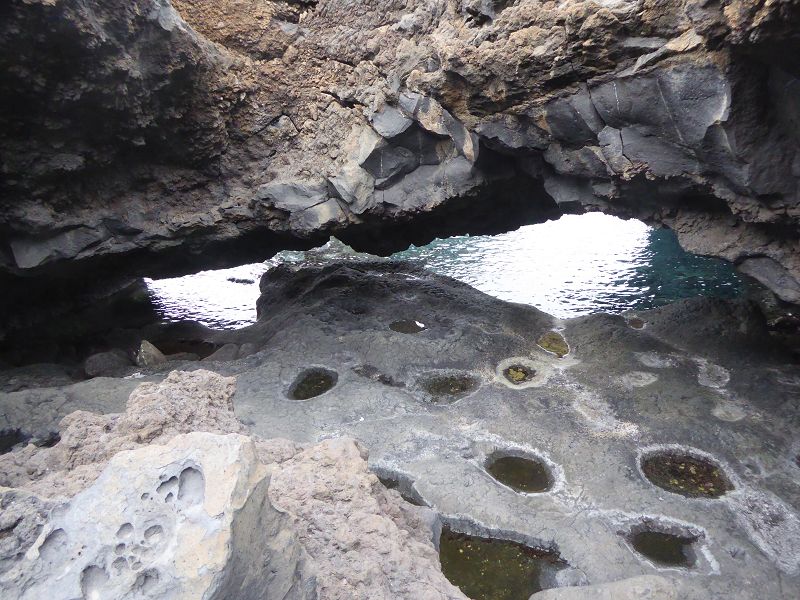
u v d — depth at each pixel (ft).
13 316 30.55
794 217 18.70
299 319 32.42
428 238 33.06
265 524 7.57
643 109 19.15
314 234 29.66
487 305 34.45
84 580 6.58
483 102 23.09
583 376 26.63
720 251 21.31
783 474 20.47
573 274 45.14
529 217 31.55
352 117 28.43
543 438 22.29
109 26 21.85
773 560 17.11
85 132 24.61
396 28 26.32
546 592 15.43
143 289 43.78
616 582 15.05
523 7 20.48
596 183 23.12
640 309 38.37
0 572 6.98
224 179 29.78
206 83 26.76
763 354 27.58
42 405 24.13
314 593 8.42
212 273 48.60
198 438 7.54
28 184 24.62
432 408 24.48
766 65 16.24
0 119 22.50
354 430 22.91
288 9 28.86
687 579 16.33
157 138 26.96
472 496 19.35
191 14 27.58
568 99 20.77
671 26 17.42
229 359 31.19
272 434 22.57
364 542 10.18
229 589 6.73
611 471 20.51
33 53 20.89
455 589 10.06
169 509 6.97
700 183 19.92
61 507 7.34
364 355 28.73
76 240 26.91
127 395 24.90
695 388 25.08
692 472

#####

### Problem description
Reproduce the listing word for word, but keep the pictures out of it.

### Result of the exercise
u v d — depth at each pixel (ft).
13 316 30.55
794 217 18.70
299 319 32.42
428 238 33.06
265 524 7.57
643 109 19.15
314 234 29.66
487 305 34.45
84 580 6.58
483 102 23.09
583 376 26.63
720 251 21.31
783 474 20.47
573 274 45.14
529 217 31.55
352 117 28.43
543 438 22.29
109 26 21.85
773 560 17.11
85 132 24.61
396 28 26.32
546 592 15.43
143 289 43.78
616 582 15.05
523 7 20.48
596 183 23.12
640 309 38.37
0 572 6.98
224 179 29.78
206 83 26.76
763 354 27.58
42 405 24.13
314 593 8.42
212 273 48.60
198 438 7.54
28 184 24.62
432 408 24.48
766 65 16.24
0 119 22.50
354 430 22.91
288 9 28.86
687 579 16.33
157 138 26.96
472 496 19.35
191 14 27.58
568 99 20.77
671 26 17.42
229 359 31.19
272 434 22.57
364 542 10.18
229 589 6.73
611 471 20.51
33 53 20.89
455 589 10.06
169 509 6.97
700 183 19.92
61 507 7.34
364 355 28.73
76 240 26.91
127 395 24.90
695 388 25.08
692 472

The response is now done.